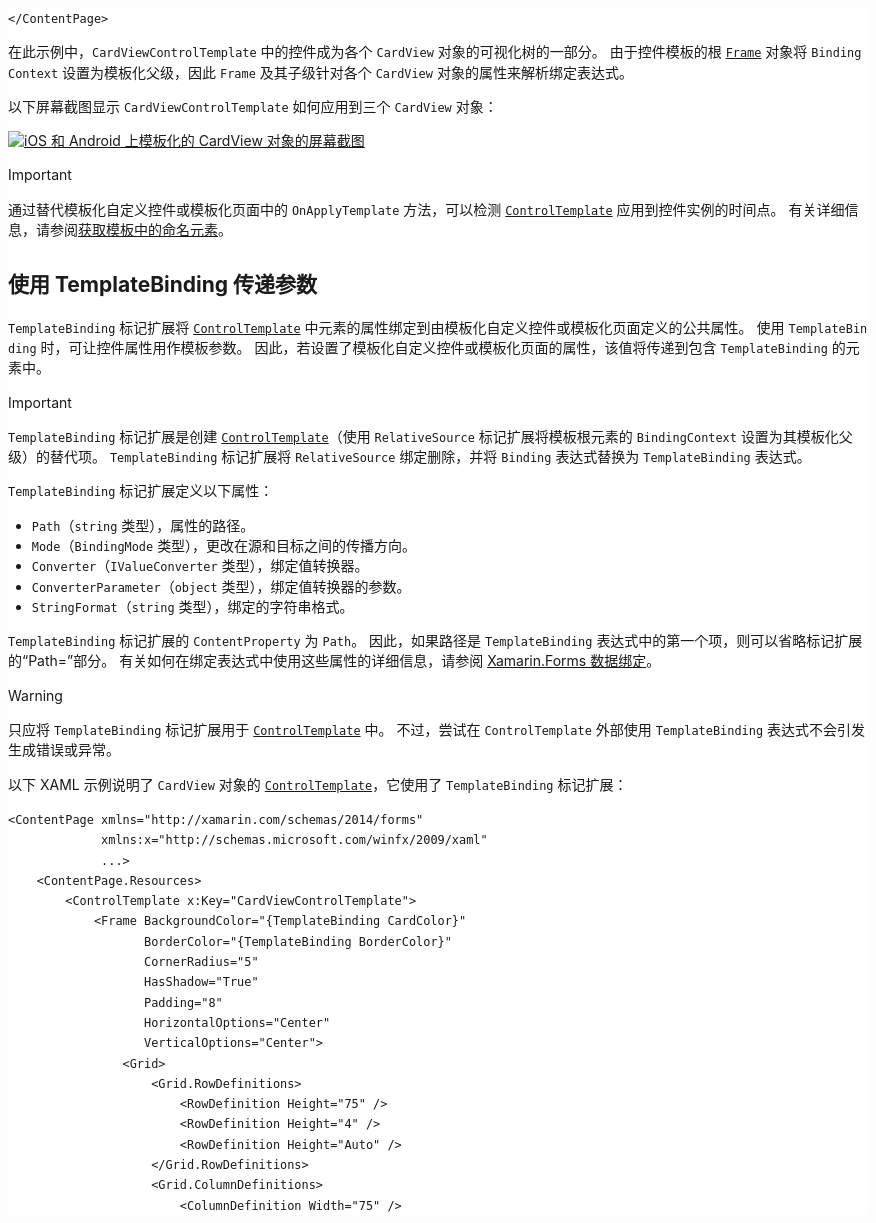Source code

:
 ```xaml
</ContentPage>
```

在此示例中，`CardViewControlTemplate` 中的控件成为各个 `CardView` 对象的可视化树的一部分。 由于控件模板的根 [`Frame`](xref:Xamarin.Forms.Frame) 对象将 `BindingContext` 设置为模板化父级，因此 `Frame` 及其子级针对各个 `CardView` 对象的属性来解析绑定表达式。

以下屏幕截图显示 `CardViewControlTemplate` 如何应用到三个 `CardView` 对象：

[![iOS 和 Android 上模板化的 CardView 对象的屏幕截图](control-template-images/relativesource-controltemplate.png "模板化的 CardView 对象")](control-template-images/relativesource-controltemplate-large.png#lightbox "模板化的 CardView 对象")

> [!IMPORTANT]
> 通过替代模板化自定义控件或模板化页面中的 `OnApplyTemplate` 方法，可以检测 [`ControlTemplate`](xref:Xamarin.Forms.ControlTemplate) 应用到控件实例的时间点。 有关详细信息，请参阅[获取模板中的命名元素](#get-a-named-element-from-a-template)。

## <a name="pass-parameters-with-templatebinding"></a>使用 TemplateBinding 传递参数

`TemplateBinding` 标记扩展将 [`ControlTemplate`](xref:Xamarin.Forms.ControlTemplate) 中元素的属性绑定到由模板化自定义控件或模板化页面定义的公共属性。 使用 `TemplateBinding` 时，可让控件属性用作模板参数。 因此，若设置了模板化自定义控件或模板化页面的属性，该值将传递到包含 `TemplateBinding` 的元素中。

> [!IMPORTANT]
> `TemplateBinding` 标记扩展是创建 [`ControlTemplate`](xref:Xamarin.Forms.ControlTemplate)（使用 `RelativeSource` 标记扩展将模板根元素的 `BindingContext` 设置为其模板化父级）的替代项。 `TemplateBinding` 标记扩展将 `RelativeSource` 绑定删除，并将 `Binding` 表达式替换为 `TemplateBinding` 表达式。

`TemplateBinding` 标记扩展定义以下属性：

- `Path`（`string` 类型），属性的路径。
- `Mode`（`BindingMode` 类型），更改在源和目标之间的传播方向。 
- `Converter`（`IValueConverter` 类型），绑定值转换器。
- `ConverterParameter`（`object` 类型），绑定值转换器的参数。
- `StringFormat`（`string` 类型），绑定的字符串格式。

`TemplateBinding` 标记扩展的 `ContentProperty` 为 `Path`。 因此，如果路径是 `TemplateBinding` 表达式中的第一个项，则可以省略标记扩展的“Path=”部分。 有关如何在绑定表达式中使用这些属性的详细信息，请参阅 [Xamarin.Forms 数据绑定](~/xamarin-forms/app-fundamentals/data-binding/index.md)。

> [!WARNING]
> 只应将 `TemplateBinding` 标记扩展用于 [`ControlTemplate`](xref:Xamarin.Forms.ControlTemplate) 中。 不过，尝试在 `ControlTemplate` 外部使用 `TemplateBinding` 表达式不会引发生成错误或异常。

以下 XAML 示例说明了 `CardView` 对象的 [`ControlTemplate`](xref:Xamarin.Forms.ControlTemplate)，它使用了 `TemplateBinding` 标记扩展：

```xaml
<ContentPage xmlns="http://xamarin.com/schemas/2014/forms"
             xmlns:x="http://schemas.microsoft.com/winfx/2009/xaml"
             ...>
    <ContentPage.Resources>
        <ControlTemplate x:Key="CardViewControlTemplate">
            <Frame BackgroundColor="{TemplateBinding CardColor}"
                   BorderColor="{TemplateBinding BorderColor}"
                   CornerRadius="5"
                   HasShadow="True"
                   Padding="8"
                   HorizontalOptions="Center"
                   VerticalOptions="Center">
                <Grid>
                    <Grid.RowDefinitions>
                        <RowDefinition Height="75" />
                        <RowDefinition Height="4" />
                        <RowDefinition Height="Auto" />
                    </Grid.RowDefinitions>
                    <Grid.ColumnDefinitions>
                        <ColumnDefinition Width="75" />
```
________________
> YOUR ASSIGNMENT: Please print all the entries exactly as written, but drop the pictures.

> ANSWER TO THIS EXERCISE:
Source code

:
 ```xaml
</ContentPage>
```

在此示例中，`CardViewControlTemplate` 中的控件成为各个 `CardView` 对象的可视化树的一部分。 由于控件模板的根 [`Frame`](xref:Xamarin.Forms.Frame) 对象将 `BindingContext` 设置为模板化父级，因此 `Frame` 及其子级针对各个 `CardView` 对象的属性来解析绑定表达式。

以下屏幕截图显示 `CardViewControlTemplate` 如何应用到三个 `CardView` 对象：

[![iOS 和 Android 上模板化的 CardView 对象的屏幕截图](control-template-images/relativesource-controltemplate.png "模板化的 CardView 对象")](control-template-images/relativesource-controltemplate-large.png#lightbox "模板化的 CardView 对象")

> [!IMPORTANT]
> 通过替代模板化自定义控件或模板化页面中的 `OnApplyTemplate` 方法，可以检测 [`ControlTemplate`](xref:Xamarin.Forms.ControlTemplate) 应用到控件实例的时间点。 有关详细信息，请参阅[获取模板中的命名元素](#get-a-named-element-from-a-template)。

## <a name="pass-parameters-with-templatebinding"></a>使用 TemplateBinding 传递参数

`TemplateBinding` 标记扩展将 [`ControlTemplate`](xref:Xamarin.Forms.ControlTemplate) 中元素的属性绑定到由模板化自定义控件或模板化页面定义的公共属性。 使用 `TemplateBinding` 时，可让控件属性用作模板参数。 因此，若设置了模板化自定义控件或模板化页面的属性，该值将传递到包含 `TemplateBinding` 的元素中。

> [!IMPORTANT]
> `TemplateBinding` 标记扩展是创建 [`ControlTemplate`](xref:Xamarin.Forms.ControlTemplate)（使用 `RelativeSource` 标记扩展将模板根元素的 `BindingContext` 设置为其模板化父级）的替代项。 `TemplateBinding` 标记扩展将 `RelativeSource` 绑定删除，并将 `Binding` 表达式替换为 `TemplateBinding` 表达式。

`TemplateBinding` 标记扩展定义以下属性：

- `Path`（`string` 类型），属性的路径。
- `Mode`（`BindingMode` 类型），更改在源和目标之间的传播方向。 
- `Converter`（`IValueConverter` 类型），绑定值转换器。
- `ConverterParameter`（`object` 类型），绑定值转换器的参数。
- `StringFormat`（`string` 类型），绑定的字符串格式。

`TemplateBinding` 标记扩展的 `ContentProperty` 为 `Path`。 因此，如果路径是 `TemplateBinding` 表达式中的第一个项，则可以省略标记扩展的“Path=”部分。 有关如何在绑定表达式中使用这些属性的详细信息，请参阅 [Xamarin.Forms 数据绑定](~/xamarin-forms/app-fundamentals/data-binding/index.md)。

> [!WARNING]
> 只应将 `TemplateBinding` 标记扩展用于 [`ControlTemplate`](xref:Xamarin.Forms.ControlTemplate) 中。 不过，尝试在 `ControlTemplate` 外部使用 `TemplateBinding` 表达式不会引发生成错误或异常。

以下 XAML 示例说明了 `CardView` 对象的 [`ControlTemplate`](xref:Xamarin.Forms.ControlTemplate)，它使用了 `TemplateBinding` 标记扩展：

```xaml
<ContentPage xmlns="http://xamarin.com/schemas/2014/forms"
             xmlns:x="http://schemas.microsoft.com/winfx/2009/xaml"
             ...>
    <ContentPage.Resources>
        <ControlTemplate x:Key="CardViewControlTemplate">
            <Frame BackgroundColor="{TemplateBinding CardColor}"
                   BorderColor="{TemplateBinding BorderColor}"
                   CornerRadius="5"
                   HasShadow="True"
                   Padding="8"
                   HorizontalOptions="Center"
                   VerticalOptions="Center">
                <Grid>
                    <Grid.RowDefinitions>
                        <RowDefinition Height="75" />
                        <RowDefinition Height="4" />
                        <RowDefinition Height="Auto" />
                    </Grid.RowDefinitions>
                    <Grid.ColumnDefinitions>
                        <ColumnDefinition Width="75" />
```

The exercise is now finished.